One common approach is to use a CDN to handle last-mile delivery, whereby you stream to your CDN provider and then they distribute your stream to various endpoints within their network. You might do that if you were streaming to a geographically diverse audience and needed to keep latency low. There are scenarios where a CDN might not be in use, however, and you're serving content directly yourself. For example, you might be serving up HLS or MPEG-DASH streams directly from your own server.
How Load Balancing Helps
Load balancing streaming media servers provides two key benefits: scalability and high availability.
Scaling and Capacity
A single server can only reliably accommodate a limited number of end users. Assuming that the main limiting factor is network bandwidth, let's look at two example streams and see how many unique clients a server could theoretically simultaneously support over a 10 Gbit/s connection to the clients (e.g. to the public internet).
|Stream Type||Approximate Average Bitrate (Mbit/s)||Theoretical Maximum Number of Streams over a Single 10 Gbit/s Connection|
|1080p Twitch stream||6||1666|
|4k YouTube video||17||588|
Those figures make lots of assumptions, such as zero overhead at the stream/application level (not true), zero overhead at the network level (also not true), and perfect, continuous end-to-end transmission (definitely not true). In reality, the maximum number of streams would be lower.

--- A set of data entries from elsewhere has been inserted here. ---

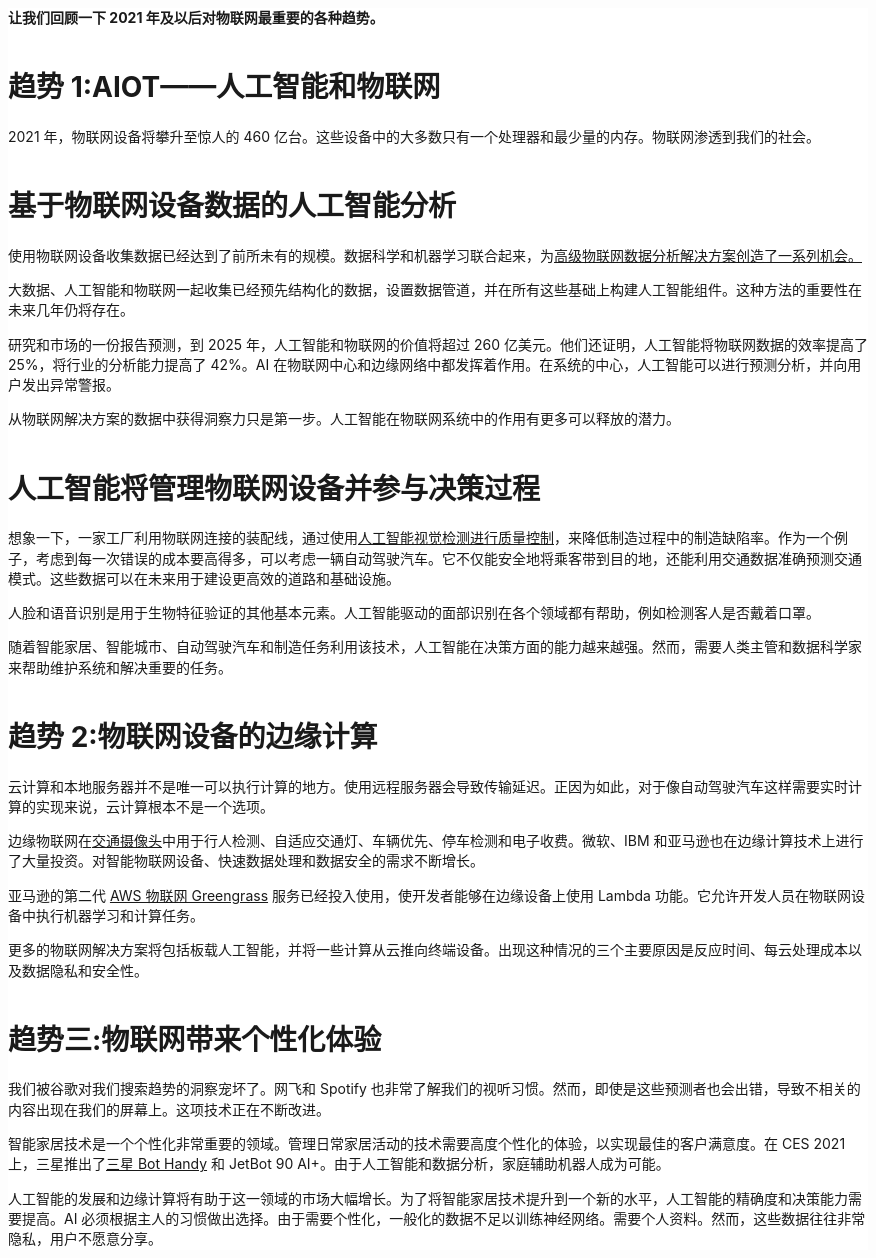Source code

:**让我们回顾一下 2021 年及以后对物联网最重要的各种趋势。**

# 趋势 1:AIOT——人工智能和物联网

2021 年，物联网设备将攀升至惊人的 460 亿台。这些设备中的大多数只有一个处理器和最少量的内存。物联网渗透到我们的社会。

# 基于物联网设备数据的人工智能分析

使用物联网设备收集数据已经达到了前所未有的规模。数据科学和机器学习联合起来，为[高级物联网数据分析解决方案创造了一系列机会。](https://mobidev.biz/blog/what-is-iot-data-analytics-how-to-implement-it-in-your-organization)

大数据、人工智能和物联网一起收集已经预先结构化的数据，设置数据管道，并在所有这些基础上构建人工智能组件。这种方法的重要性在未来几年仍将存在。

研究和市场的一份报告预测，到 2025 年，人工智能和物联网的价值将超过 260 亿美元。他们还证明，人工智能将物联网数据的效率提高了 25%，将行业的分析能力提高了 42%。AI 在物联网中心和边缘网络中都发挥着作用。在系统的中心，人工智能可以进行预测分析，并向用户发出异常警报。

从物联网解决方案的数据中获得洞察力只是第一步。人工智能在物联网系统中的作用有更多可以释放的潜力。

# 人工智能将管理物联网设备并参与决策过程

想象一下，一家工厂利用物联网连接的装配线，通过使用[人工智能视觉检测进行质量控制](https://mobidev.biz/blog/ai-visual-inspection-deep-learning-computer-vision-defect-detection)，来降低制造过程中的制造缺陷率。作为一个例子，考虑到每一次错误的成本要高得多，可以考虑一辆自动驾驶汽车。它不仅能安全地将乘客带到目的地，还能利用交通数据准确预测交通模式。这些数据可以在未来用于建设更高效的道路和基础设施。

人脸和语音识别是用于生物特征验证的其他基本元素。人工智能驱动的面部识别在各个领域都有帮助，例如检测客人是否戴着口罩。

随着智能家居、智能城市、自动驾驶汽车和制造任务利用该技术，人工智能在决策方面的能力越来越强。然而，需要人类主管和数据科学家来帮助维护系统和解决重要的任务。

# 趋势 2:物联网设备的边缘计算

云计算和本地服务器并不是唯一可以执行计算的地方。使用远程服务器会导致传输延迟。正因为如此，对于像自动驾驶汽车这样需要实时计算的实现来说，云计算根本不是一个选项。

边缘物联网在[交通摄像头](https://www.abiresearch.com/press/more-155000-smart-ai-based-cameras-will-transform-traffic-management-2025/)中用于行人检测、自适应交通灯、车辆优先、停车检测和电子收费。微软、IBM 和亚马逊也在边缘计算技术上进行了大量投资。对智能物联网设备、快速数据处理和数据安全的需求不断增长。

亚马逊的第二代 [AWS 物联网 Greengrass](https://aws.amazon.com/about-aws/whats-new/2020/12/aws-iot-greengrass-2-0-provides-open-source-edge-runtime-capabilities-building-operating-iot-device-software/) 服务已经投入使用，使开发者能够在边缘设备上使用 Lambda 功能。它允许开发人员在物联网设备中执行机器学习和计算任务。

更多的物联网解决方案将包括板载人工智能，并将一些计算从云推向终端设备。出现这种情况的三个主要原因是反应时间、每云处理成本以及数据隐私和安全性。

# 趋势三:物联网带来个性化体验

我们被谷歌对我们搜索趋势的洞察宠坏了。网飞和 Spotify 也非常了解我们的视听习惯。然而，即使是这些预测者也会出错，导致不相关的内容出现在我们的屏幕上。这项技术正在不断改进。

智能家居技术是一个个性化非常重要的领域。管理日常家居活动的技术需要高度个性化的体验，以实现最佳的客户满意度。在 CES 2021 上，三星推出了[三星 Bot Handy](https://www.wsj.com/articles/best-of-ces-2021-the-virtual-tech-shows-weirdest-and-most-wondrous-gadgets-11610719200) 和 JetBot 90 AI+。由于人工智能和数据分析，家庭辅助机器人成为可能。

人工智能的发展和边缘计算将有助于这一领域的市场大幅增长。为了将智能家居技术提升到一个新的水平，人工智能的精确度和决策能力需要提高。AI 必须根据主人的习惯做出选择。由于需要个性化，一般化的数据不足以训练神经网络。需要个人资料。然而，这些数据往往非常隐私，用户不愿意分享。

Layer 4 DR mode load balancing brings practically infinite scaling to the table. Load balancing allows multiple servers to operate together in a cluster, and capacity can be scaled up as needed (a growth in end users = add another server).

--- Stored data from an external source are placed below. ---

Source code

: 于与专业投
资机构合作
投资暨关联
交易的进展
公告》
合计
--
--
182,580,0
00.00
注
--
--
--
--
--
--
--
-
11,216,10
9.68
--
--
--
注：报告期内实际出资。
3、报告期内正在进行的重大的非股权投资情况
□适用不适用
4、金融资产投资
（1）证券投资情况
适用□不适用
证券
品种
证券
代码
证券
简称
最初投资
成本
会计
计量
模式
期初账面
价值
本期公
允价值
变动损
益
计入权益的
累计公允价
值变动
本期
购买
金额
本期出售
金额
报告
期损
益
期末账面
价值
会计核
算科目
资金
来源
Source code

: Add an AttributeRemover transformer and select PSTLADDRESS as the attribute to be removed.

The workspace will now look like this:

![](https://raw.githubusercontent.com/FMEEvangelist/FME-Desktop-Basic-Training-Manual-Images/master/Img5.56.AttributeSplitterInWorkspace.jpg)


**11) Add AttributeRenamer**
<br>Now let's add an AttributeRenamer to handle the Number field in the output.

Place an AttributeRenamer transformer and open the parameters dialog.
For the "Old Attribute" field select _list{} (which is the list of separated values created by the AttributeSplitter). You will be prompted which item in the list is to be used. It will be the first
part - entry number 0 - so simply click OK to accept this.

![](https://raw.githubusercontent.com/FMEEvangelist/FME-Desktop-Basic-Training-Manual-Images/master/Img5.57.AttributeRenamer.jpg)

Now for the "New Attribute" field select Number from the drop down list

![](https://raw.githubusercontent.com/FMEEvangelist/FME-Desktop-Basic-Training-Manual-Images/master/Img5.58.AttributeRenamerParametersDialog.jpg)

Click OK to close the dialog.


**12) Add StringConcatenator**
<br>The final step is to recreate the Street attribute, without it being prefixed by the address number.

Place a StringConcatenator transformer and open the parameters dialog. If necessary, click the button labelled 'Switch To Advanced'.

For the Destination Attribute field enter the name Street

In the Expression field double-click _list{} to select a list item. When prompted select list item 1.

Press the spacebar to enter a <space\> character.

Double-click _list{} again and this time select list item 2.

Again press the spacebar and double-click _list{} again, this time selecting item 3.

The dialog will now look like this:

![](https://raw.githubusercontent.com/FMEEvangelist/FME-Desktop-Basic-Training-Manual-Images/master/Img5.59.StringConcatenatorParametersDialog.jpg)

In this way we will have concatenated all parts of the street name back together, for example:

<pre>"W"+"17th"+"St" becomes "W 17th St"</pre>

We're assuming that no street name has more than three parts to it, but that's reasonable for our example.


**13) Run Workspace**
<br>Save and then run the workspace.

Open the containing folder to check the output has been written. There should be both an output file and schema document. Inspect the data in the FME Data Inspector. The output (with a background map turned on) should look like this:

The reason that DR mode is so perfectly suited to streaming media is that the reply traffic flows from the servers straight back to the clients, without the load balancer in the way to potentially act as a bottleneck. With streaming media, the request traffic is small ("send me stream X") while the reply traffic is enormous (the entirety of "stream X"), so taking the load balancer out of the picture on the return path is a huge boon for scalability.

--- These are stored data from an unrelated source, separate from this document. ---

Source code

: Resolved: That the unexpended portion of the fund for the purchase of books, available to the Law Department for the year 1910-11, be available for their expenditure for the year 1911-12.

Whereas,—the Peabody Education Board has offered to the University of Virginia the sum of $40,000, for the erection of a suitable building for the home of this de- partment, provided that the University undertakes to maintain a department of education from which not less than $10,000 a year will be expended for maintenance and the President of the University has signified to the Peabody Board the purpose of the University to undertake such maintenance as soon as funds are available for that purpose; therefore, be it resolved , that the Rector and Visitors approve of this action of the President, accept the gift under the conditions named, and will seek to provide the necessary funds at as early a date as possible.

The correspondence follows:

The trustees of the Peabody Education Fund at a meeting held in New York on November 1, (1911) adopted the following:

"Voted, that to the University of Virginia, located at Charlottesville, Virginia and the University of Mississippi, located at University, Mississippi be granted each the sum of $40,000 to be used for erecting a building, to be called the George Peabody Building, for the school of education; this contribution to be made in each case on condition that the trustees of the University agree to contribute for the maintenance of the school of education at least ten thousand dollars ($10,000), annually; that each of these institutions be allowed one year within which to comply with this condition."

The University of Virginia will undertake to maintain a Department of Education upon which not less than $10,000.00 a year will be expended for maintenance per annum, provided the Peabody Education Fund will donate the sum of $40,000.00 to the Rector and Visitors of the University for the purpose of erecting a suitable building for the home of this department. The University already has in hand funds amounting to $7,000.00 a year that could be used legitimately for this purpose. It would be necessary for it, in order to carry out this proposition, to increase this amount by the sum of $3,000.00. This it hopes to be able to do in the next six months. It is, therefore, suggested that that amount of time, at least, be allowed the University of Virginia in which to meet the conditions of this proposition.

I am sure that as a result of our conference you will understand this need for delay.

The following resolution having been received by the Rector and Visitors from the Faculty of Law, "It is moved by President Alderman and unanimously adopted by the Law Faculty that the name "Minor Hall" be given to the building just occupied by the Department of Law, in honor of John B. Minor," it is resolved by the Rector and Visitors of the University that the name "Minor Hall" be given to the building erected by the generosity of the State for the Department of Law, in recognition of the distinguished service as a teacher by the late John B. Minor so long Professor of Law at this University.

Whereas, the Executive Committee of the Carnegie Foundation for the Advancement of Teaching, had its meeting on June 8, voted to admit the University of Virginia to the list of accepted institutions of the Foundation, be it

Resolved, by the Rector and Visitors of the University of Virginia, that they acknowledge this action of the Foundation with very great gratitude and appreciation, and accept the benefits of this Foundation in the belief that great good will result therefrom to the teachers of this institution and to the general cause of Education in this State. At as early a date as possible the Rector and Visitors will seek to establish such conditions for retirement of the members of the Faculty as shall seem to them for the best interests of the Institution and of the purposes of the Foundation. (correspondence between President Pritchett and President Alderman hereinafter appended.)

Let's look at a real-world VOD example: comparing the response and request traffic from viewing a 4½ hour-long Twitch stream.
13 GB of media was received from the streaming server, with the sum of all request traffic only amounting to a mere 800 kB. Response traffic was more than 16000 times larger than request traffic: that's more than four orders of magnitude more response traffic than request traffic. This is why having the real servers respond directly to the clients is such an enormous benefit from using layer 4 DR mode load balancing: there's a huge amount more response traffic to deal with when it comes to streaming media.
High Availability (HA)
If you're relying on a single media server for all your streaming needs, what happens when that server suffers downtime? Even if it's for planned maintenance, server downtime means a service outage for clients. The worst-case scenario is you have a solo server and it falls over in the middle of streaming a live event. That's probably not going to be acceptable to your end users.
The other big benefit of load balancing and having a cluster of servers is that the service becomes highly available. If a single server becomes unavailable then it's not a big problem, as long as there are other servers still online and healthy in the cluster (and if all servers are down then you've got bigger problems!).
To prove the point, I've put together a short demonstration. The same video is streamed twice: the first stream direct from the server, and the second stream via a layer 4 DR mode load balanced service. The load balanced stream never misses a beat, even during a simulated server failure: all traffic is redirected to the remaining healthy server, with no interruption to the client (the browser video player):
DR Mode: Practically Built for Streaming Media
Layer 4 DR mode is an excellent solution for making streaming media applications endlessly scalable and highly available. It can handle huge volumes of network traffic with ease and is ideally suited to use cases like streaming media, where the volume of response traffic is significantly greater than request traffic. Our appliances make it easy to implement load balancing for media servers to gain the benefits it provides.